SELECTED EXTRACT
BEGIN
Hands up if you love a vino? Raise the other if maaaaaaybe you tend to overindulge on the weekend? Legs up if making it through hump day also calls for a rosé. Now that we’re all looking like idiots—what, no? OK, guess it’s just me then.
I’ve always looked at people who have given up booze and LOL’d quietly to myself. How do you actually survive life without wine? A glass of perfect pinot or a well-mixed negroni is what life is all about after all!
But let’s just say, my liver needed a break. When I found out about #30DaysClean I was intrigued (read: terrified). In a nutshell, we’re talking 30 days of no booze and regular exercise—along with eating well and no caffeine. So being the always up for a challenge (and stubborn) human that I am, I signed my hung-over ass up for Flow Athletics’ #30DaysClean. What could possible go wrong?
Here are 30 things that happen when you say au revoir to rosé.
- You will make excuses to fail before you’ve even begun.
- Followed by a pep talk.
- Day 1 you’ll think about wine at 7:15am, 7:20am and 7:25am on the way to work.
- All you want in life is a Bloody Mary—and you’re not even hung over.
- And just one glass of buttery chardonnay.
- It’s only 9am.
- Because the universe is a cruel joke you get a text from that one friend (we all have one), where your relationship is based solely on day drinking, letting you know they’re coming to town on your first sober Saturday night. Great.
- You’re ready to throw the towel in already.
- Do not trust them when they say just join us for one soda water. It’s a trap.
- Now it’s time to execute a master plan of avoidance.
- You manage to remain sober AF, all weekend long #youtotesgotdis.
- It’s suddenly obvious just how much of your life revolves around booze.
- You will sniff your friends wine…. mmm tannins.
- And their beer.
END
DATA EXTRACT
BEGIN
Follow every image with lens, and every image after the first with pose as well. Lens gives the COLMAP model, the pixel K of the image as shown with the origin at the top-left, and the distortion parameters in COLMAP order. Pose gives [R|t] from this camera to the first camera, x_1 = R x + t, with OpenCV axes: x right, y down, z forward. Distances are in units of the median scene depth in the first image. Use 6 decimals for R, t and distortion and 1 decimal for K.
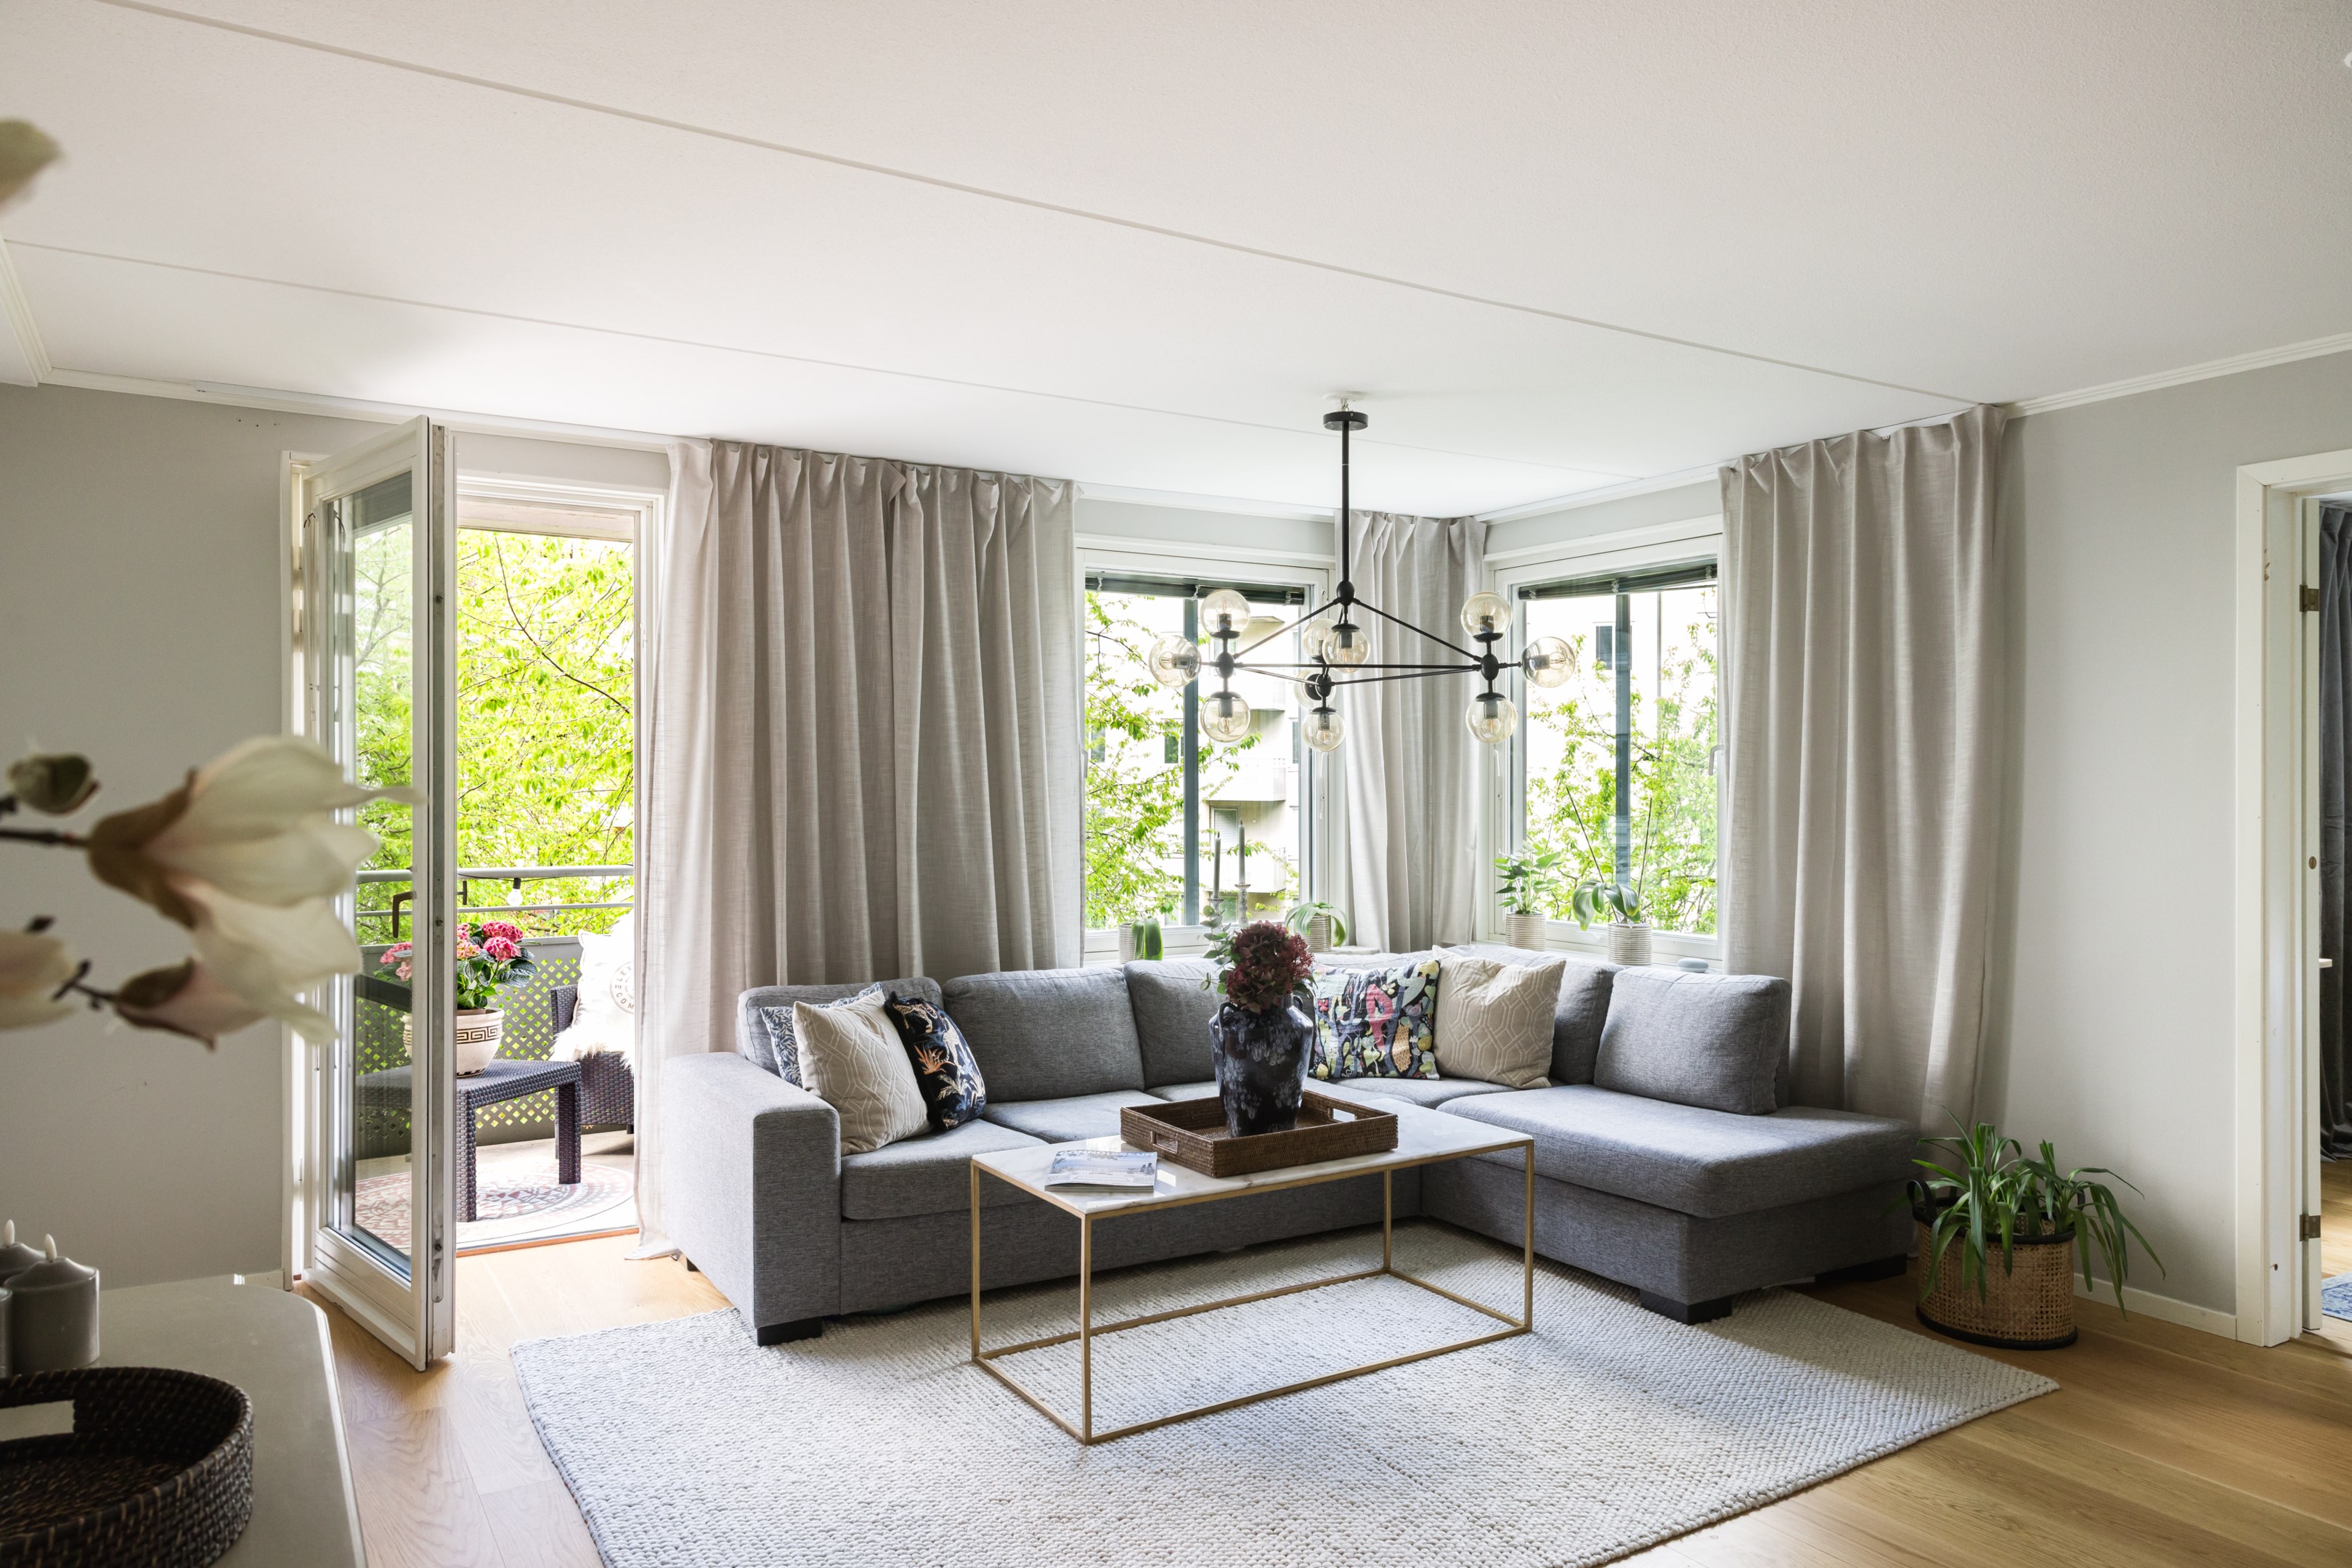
lens RADIAL K [[1563.4, 0, 1176.0], [0, 1563.4, 784.0], [0, 0, 1]] dist [-0.000715, 0.003338]
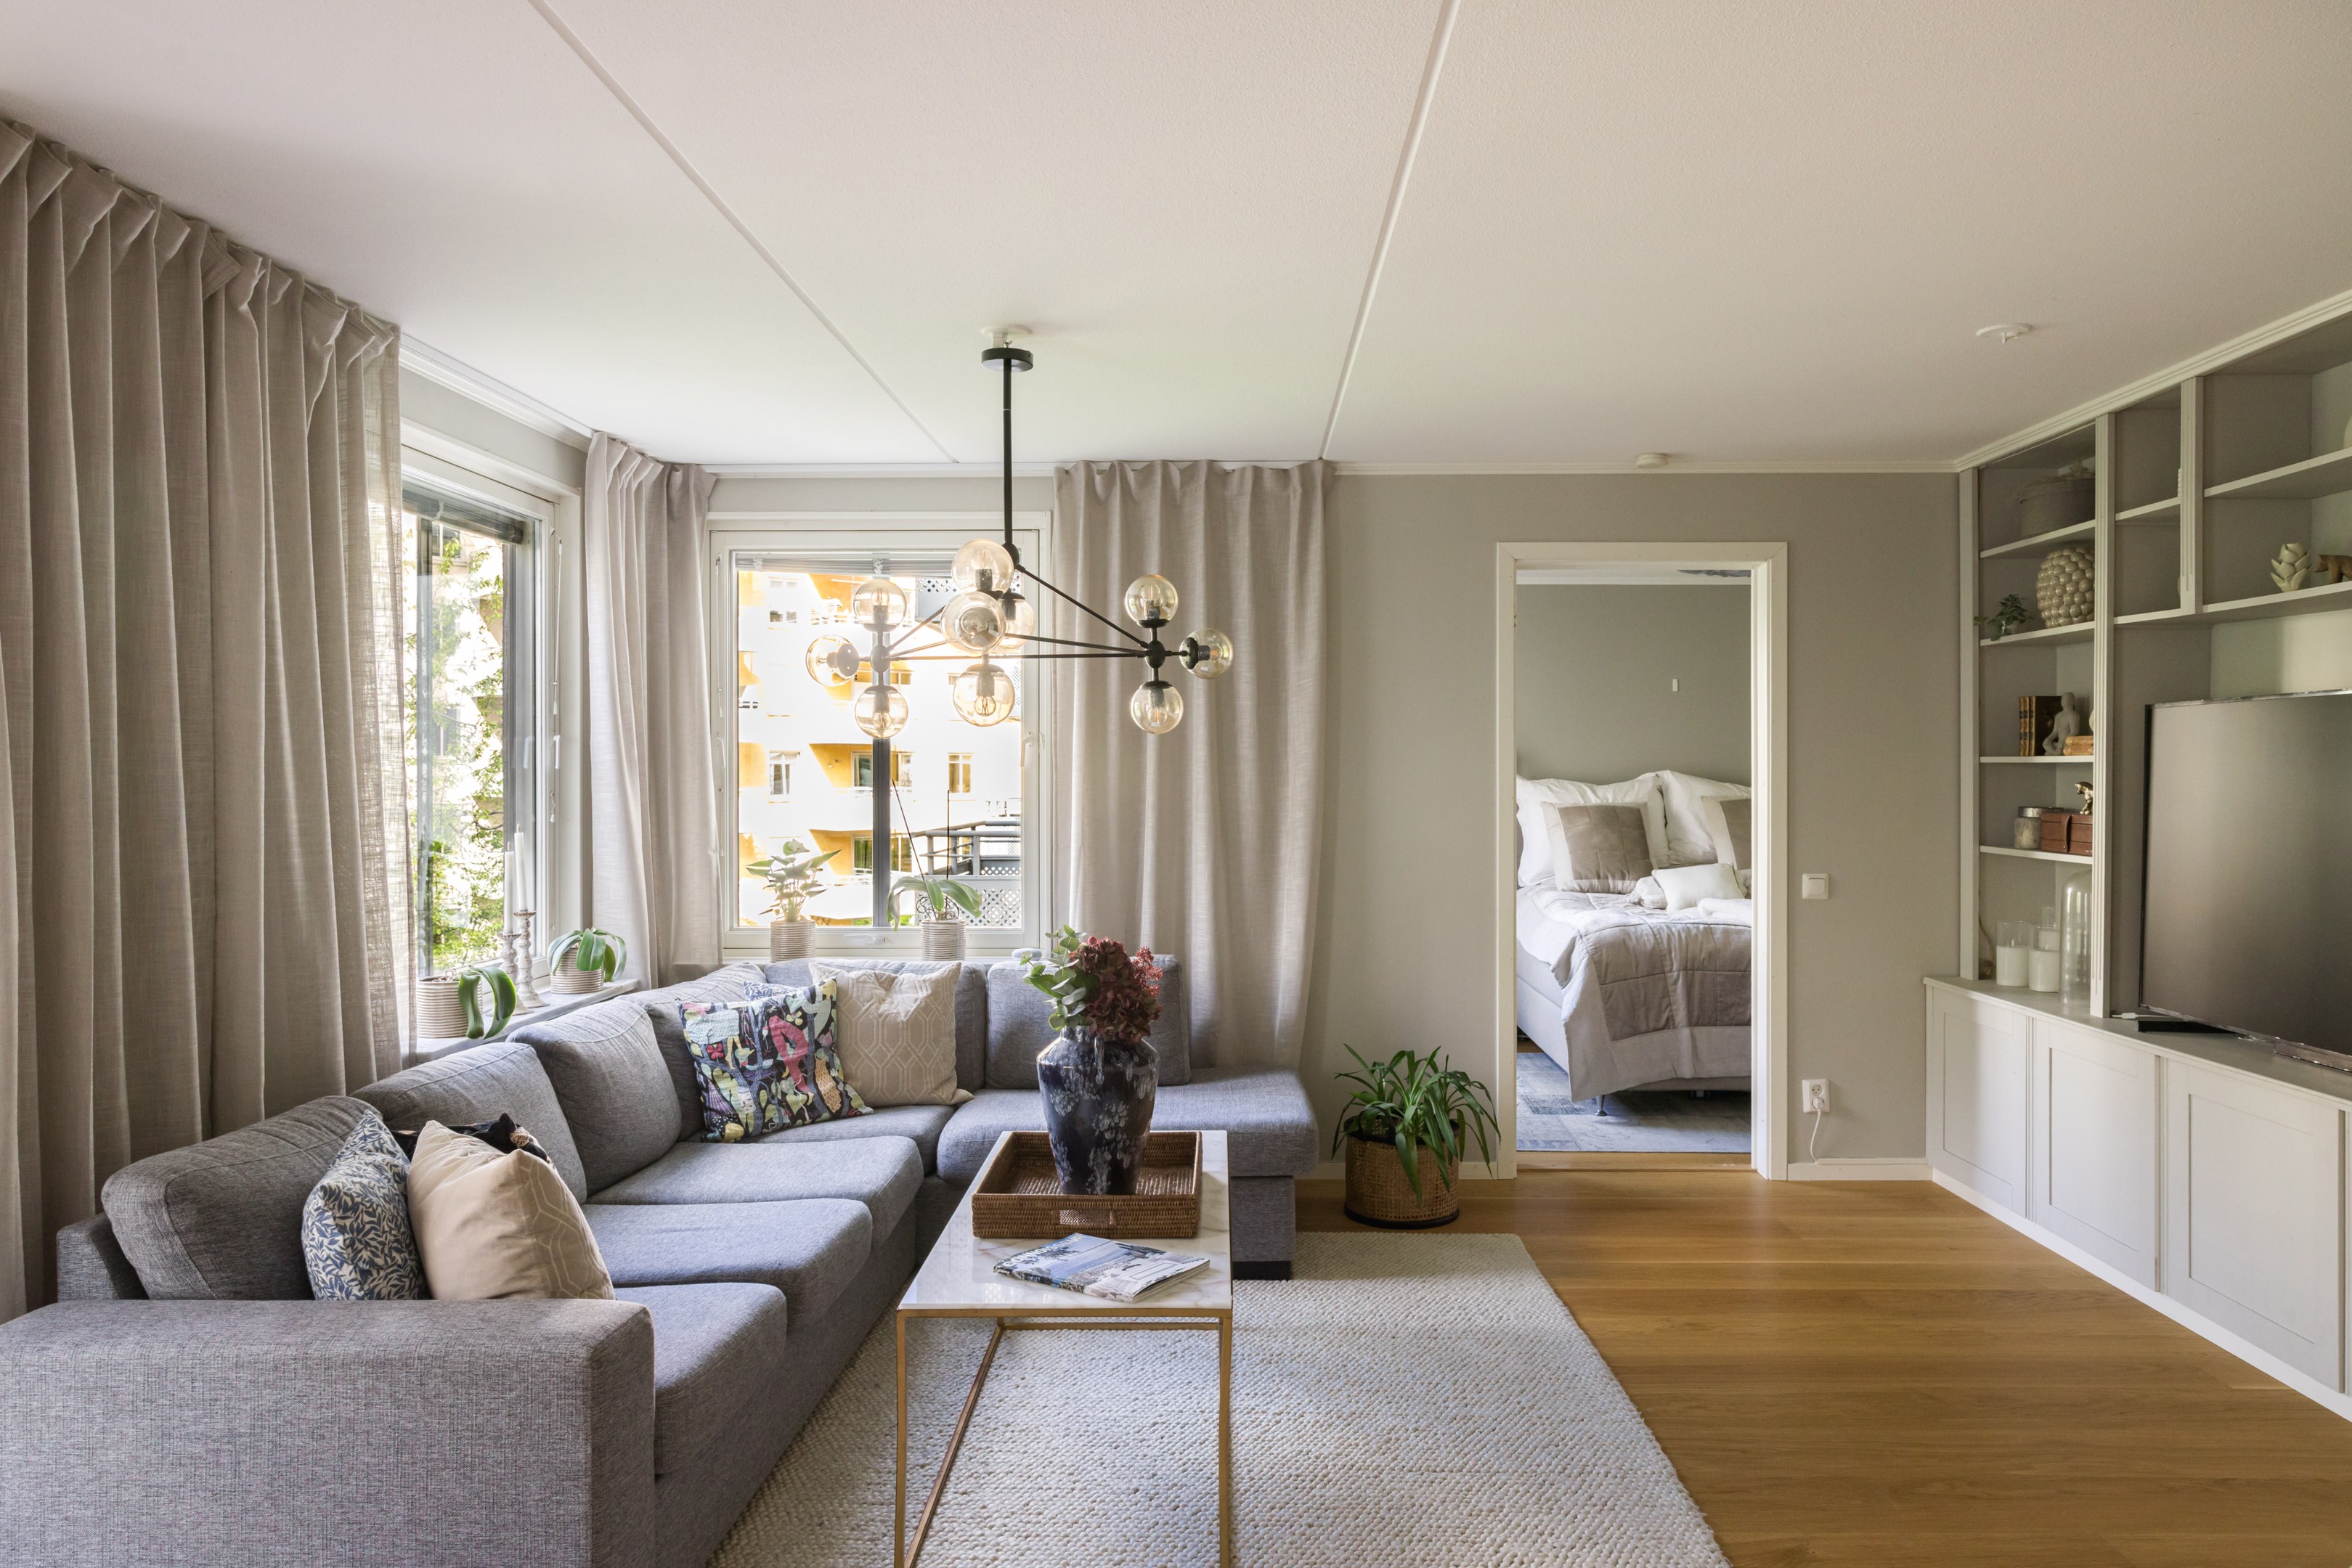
lens RADIAL K [[1581.1, 0, 1194.7], [0, 1581.1, 771.4], [0, 0, 1]] dist [0.001376, 0.002409]
pose [[0.533394, -0.001766, 0.845865, -0.482097], [0.003779, 0.999993, -0.000295, -0.001972], [-0.845858, 0.003353, 0.533397, 0.367918]]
END
ACTIONS TO TAKE
a - List the four requirements of #30DaysClean as the essay about giving up alcohol describes them.
b - Continue the essay about quitting alcohol for #30DaysClean, starting right after its last line, "And their beer."

TASK-BY-TASK RESULTS
a -
- No booze
- Regular exercise
- Eating well
- No caffeine

b -
- You develop bloodhound like smelling abilities and can sense a bevvy half a KM out.
- People ask if you’re pregnant.
- Or they don’t ask and just give you ‘the look’ when you get your fifth glass of sparkling water.
- You realise you’re judged more for staying sober, than you were for throwing up in your friend’s car, twice, after too much tequila #society.
- You have a lot of spare time, so you replace wine with a spin class and freak yourself out when you kinda love it —Kayla Itsines eat yo’ heart out.
- You book in for yoga first thing the next morning.
- You then tell everyone in the office, whether they care or not (side note: they definitely do not care) about your every wine related thought and what you’re doing sans wine in your life.
- Wine cravings are as real as chocolate cravings.
- You eat a lot of grapes; they’re the closest you’re getting my friend.
- Your mind is clearer than it’s ever been, and you start drafting mental notes for world domination.
- Suddenly everyone is commenting on how good your skin looks.
- You sleep SO damn well.
- And remember all of your Saturday night convos.
- You carpe diem like a boss—hello 7am yoga class.
- And you’ve totally lost some weight.
- By the end of the month you’re one cheap drunk #budgetballer.